[The data Boundary: Start]
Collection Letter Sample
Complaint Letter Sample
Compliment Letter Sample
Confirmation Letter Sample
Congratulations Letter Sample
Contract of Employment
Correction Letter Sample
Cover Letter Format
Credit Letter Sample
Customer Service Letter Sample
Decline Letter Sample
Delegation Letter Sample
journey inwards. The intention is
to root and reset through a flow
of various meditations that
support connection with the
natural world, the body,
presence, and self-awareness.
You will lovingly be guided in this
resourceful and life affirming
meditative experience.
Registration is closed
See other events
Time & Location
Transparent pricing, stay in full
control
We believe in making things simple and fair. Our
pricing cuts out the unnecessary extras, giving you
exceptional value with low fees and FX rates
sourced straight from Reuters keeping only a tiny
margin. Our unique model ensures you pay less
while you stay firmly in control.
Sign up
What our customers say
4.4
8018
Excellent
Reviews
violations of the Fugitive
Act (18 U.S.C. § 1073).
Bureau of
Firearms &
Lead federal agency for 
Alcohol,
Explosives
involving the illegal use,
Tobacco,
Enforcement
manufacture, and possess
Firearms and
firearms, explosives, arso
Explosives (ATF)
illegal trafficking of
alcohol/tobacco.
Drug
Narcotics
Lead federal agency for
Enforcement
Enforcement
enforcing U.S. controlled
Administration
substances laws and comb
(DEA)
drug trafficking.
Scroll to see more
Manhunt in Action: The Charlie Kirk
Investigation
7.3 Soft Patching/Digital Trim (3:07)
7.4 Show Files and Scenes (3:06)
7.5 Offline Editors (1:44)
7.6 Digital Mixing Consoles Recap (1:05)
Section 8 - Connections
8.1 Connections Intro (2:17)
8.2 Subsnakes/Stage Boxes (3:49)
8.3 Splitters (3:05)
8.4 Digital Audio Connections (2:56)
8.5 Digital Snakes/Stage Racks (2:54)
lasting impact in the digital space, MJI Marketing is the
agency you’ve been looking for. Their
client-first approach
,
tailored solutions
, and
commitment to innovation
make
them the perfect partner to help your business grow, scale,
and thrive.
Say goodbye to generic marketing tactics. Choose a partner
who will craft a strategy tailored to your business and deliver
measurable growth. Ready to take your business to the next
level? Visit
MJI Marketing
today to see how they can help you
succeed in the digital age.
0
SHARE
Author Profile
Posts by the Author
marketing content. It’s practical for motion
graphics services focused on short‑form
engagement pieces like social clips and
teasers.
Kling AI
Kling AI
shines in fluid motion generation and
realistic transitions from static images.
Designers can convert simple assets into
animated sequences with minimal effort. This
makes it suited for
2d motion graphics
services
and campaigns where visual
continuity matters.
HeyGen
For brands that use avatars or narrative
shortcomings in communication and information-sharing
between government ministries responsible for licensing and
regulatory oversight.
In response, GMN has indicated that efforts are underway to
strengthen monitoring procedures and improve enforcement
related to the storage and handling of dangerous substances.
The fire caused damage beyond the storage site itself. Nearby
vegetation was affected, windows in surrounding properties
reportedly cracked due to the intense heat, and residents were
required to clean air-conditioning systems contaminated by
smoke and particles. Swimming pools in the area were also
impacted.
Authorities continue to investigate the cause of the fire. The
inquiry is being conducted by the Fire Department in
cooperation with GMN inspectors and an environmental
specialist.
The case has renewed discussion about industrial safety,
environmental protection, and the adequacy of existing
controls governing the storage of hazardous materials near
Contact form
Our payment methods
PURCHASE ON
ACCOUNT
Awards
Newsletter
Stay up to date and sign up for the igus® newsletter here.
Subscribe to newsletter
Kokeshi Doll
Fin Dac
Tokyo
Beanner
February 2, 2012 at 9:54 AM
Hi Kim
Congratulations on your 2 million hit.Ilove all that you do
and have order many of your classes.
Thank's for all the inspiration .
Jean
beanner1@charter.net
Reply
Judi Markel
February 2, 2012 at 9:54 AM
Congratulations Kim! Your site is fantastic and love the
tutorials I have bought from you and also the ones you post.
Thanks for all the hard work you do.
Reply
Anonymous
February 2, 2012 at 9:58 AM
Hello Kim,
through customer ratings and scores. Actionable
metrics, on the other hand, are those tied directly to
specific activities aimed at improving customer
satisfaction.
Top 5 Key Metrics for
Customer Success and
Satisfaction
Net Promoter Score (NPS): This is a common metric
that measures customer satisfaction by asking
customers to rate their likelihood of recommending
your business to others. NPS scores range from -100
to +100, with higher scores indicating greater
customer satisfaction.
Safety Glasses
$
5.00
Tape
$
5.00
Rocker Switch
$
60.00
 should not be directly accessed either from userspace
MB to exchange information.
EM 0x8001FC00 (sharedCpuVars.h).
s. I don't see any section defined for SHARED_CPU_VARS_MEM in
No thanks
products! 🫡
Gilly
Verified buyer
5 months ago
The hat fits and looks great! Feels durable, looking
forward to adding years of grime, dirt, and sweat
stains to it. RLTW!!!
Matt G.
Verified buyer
[The data Boundary: End]
Goal of the exercise
Format the text of every item above as a numbered list, one line per entry, with blank lines omitted.

Solution for this exercise
1. Collection Letter Sample
2. Complaint Letter Sample
3. Compliment Letter Sample
4. Confirmation Letter Sample
5. Congratulations Letter Sample
6. Contract of Employment
7. Correction Letter Sample
8. Cover Letter Format
9. Credit Letter Sample
10. Customer Service Letter Sample
11. Decline Letter Sample
12. Delegation Letter Sample
13. journey inwards. The intention is
14. to root and reset through a flow
15. of various meditations that
16. support connection with the
17. natural world, the body,
18. presence, and self-awareness.
19. You will lovingly be guided in this
20. resourceful and life affirming
21. meditative experience.
22. Registration is closed
23. See other events
24. Time & Location
25. Transparent pricing, stay in full
26. control
27. We believe in making things simple and fair. Our
28. pricing cuts out the unnecessary extras, giving you
29. exceptional value with low fees and FX rates
30. sourced straight from Reuters keeping only a tiny
31. margin. Our unique model ensures you pay less
32. while you stay firmly in control.
33. Sign up
34. What our customers say
35. 4.4
36. 8018
37. Excellent
38. Reviews
39. violations of the Fugitive
40. Act (18 U.S.C. § 1073).
41. Bureau of
42. Firearms &
43. Lead federal agency for 
44. Alcohol,
45. Explosives
46. involving the illegal use,
47. Tobacco,
48. Enforcement
49. manufacture, and possess
50. Firearms and
51. firearms, explosives, arso
52. Explosives (ATF)
53. illegal trafficking of
54. alcohol/tobacco.
55. Drug
56. Narcotics
57. Lead federal agency for
58. Enforcement
59. Enforcement
60. enforcing U.S. controlled
61. Administration
62. substances laws and comb
63. (DEA)
64. drug trafficking.
65. Scroll to see more
66. Manhunt in Action: The Charlie Kirk
67. Investigation
68. 7.3 Soft Patching/Digital Trim (3:07)
69. 7.4 Show Files and Scenes (3:06)
70. 7.5 Offline Editors (1:44)
71. 7.6 Digital Mixing Consoles Recap (1:05)
72. Section 8 - Connections
73. 8.1 Connections Intro (2:17)
74. 8.2 Subsnakes/Stage Boxes (3:49)
75. 8.3 Splitters (3:05)
76. 8.4 Digital Audio Connections (2:56)
77. 8.5 Digital Snakes/Stage Racks (2:54)
78. lasting impact in the digital space, MJI Marketing is the
79. agency you’ve been looking for. Their
80. client-first approach
81. ,
82. tailored solutions
83. , and
84. commitment to innovation
85. make
86. them the perfect partner to help your business grow, scale,
87. and thrive.
88. Say goodbye to generic marketing tactics. Choose a partner
89. who will craft a strategy tailored to your business and deliver
90. measurable growth. Ready to take your business to the next
91. level? Visit
92. MJI Marketing
93. today to see how they can help you
94. succeed in the digital age.
95. 0
96. SHARE
97. Author Profile
98. Posts by the Author
99. marketing content. It’s practical for motion
100. graphics services focused on short‑form
101. engagement pieces like social clips and
102. teasers.
103. Kling AI
104. Kling AI
105. shines in fluid motion generation and
106. realistic transitions from static images.
107. Designers can convert simple assets into
108. animated sequences with minimal effort. This
109. makes it suited for
110. 2d motion graphics
111. services
112. and campaigns where visual
113. continuity matters.
114. HeyGen
115. For brands that use avatars or narrative
116. shortcomings in communication and information-sharing
117. between government ministries responsible for licensing and
118. regulatory oversight.
119. In response, GMN has indicated that efforts are underway to
120. strengthen monitoring procedures and improve enforcement
121. related to the storage and handling of dangerous substances.
122. The fire caused damage beyond the storage site itself. Nearby
123. vegetation was affected, windows in surrounding properties
124. reportedly cracked due to the intense heat, and residents were
125. required to clean air-conditioning systems contaminated by
126. smoke and particles. Swimming pools in the area were also
127. impacted.
128. Authorities continue to investigate the cause of the fire. The
129. inquiry is being conducted by the Fire Department in
130. cooperation with GMN inspectors and an environmental
131. specialist.
132. The case has renewed discussion about industrial safety,
133. environmental protection, and the adequacy of existing
134. controls governing the storage of hazardous materials near
135. Contact form
136. Our payment methods
137. PURCHASE ON
138. ACCOUNT
139. Awards
140. Newsletter
141. Stay up to date and sign up for the igus® newsletter here.
142. Subscribe to newsletter
143. Kokeshi Doll
144. Fin Dac
145. Tokyo
146. Beanner
147. February 2, 2012 at 9:54 AM
148. Hi Kim
149. Congratulations on your 2 million hit.Ilove all that you do
150. and have order many of your classes.
151. Thank's for all the inspiration .
152. Jean
153. beanner1@charter.net
154. Reply
155. Judi Markel
156. February 2, 2012 at 9:54 AM
157. Congratulations Kim! Your site is fantastic and love the
158. tutorials I have bought from you and also the ones you post.
159. Thanks for all the hard work you do.
160. Reply
161. Anonymous
162. February 2, 2012 at 9:58 AM
163. Hello Kim,
164. through customer ratings and scores. Actionable
165. metrics, on the other hand, are those tied directly to
166. specific activities aimed at improving customer
167. satisfaction.
168. Top 5 Key Metrics for
169. Customer Success and
170. Satisfaction
171. Net Promoter Score (NPS): This is a common metric
172. that measures customer satisfaction by asking
173. customers to rate their likelihood of recommending
174. your business to others. NPS scores range from -100
175. to +100, with higher scores indicating greater
176. customer satisfaction.
177. Safety Glasses
178. $
179. 5.00
180. Tape
181. $
182. 5.00
183. Rocker Switch
184. $
185. 60.00
186.  should not be directly accessed either from userspace
187. MB to exchange information.
188. EM 0x8001FC00 (sharedCpuVars.h).
189. s. I don't see any section defined for SHARED_CPU_VARS_MEM in
190. No thanks
191. products! 🫡
192. Gilly
193. Verified buyer
194. 5 months ago
195. The hat fits and looks great! Feels durable, looking
196. forward to adding years of grime, dirt, and sweat
197. stains to it. RLTW!!!
198. Matt G.
199. Verified buyer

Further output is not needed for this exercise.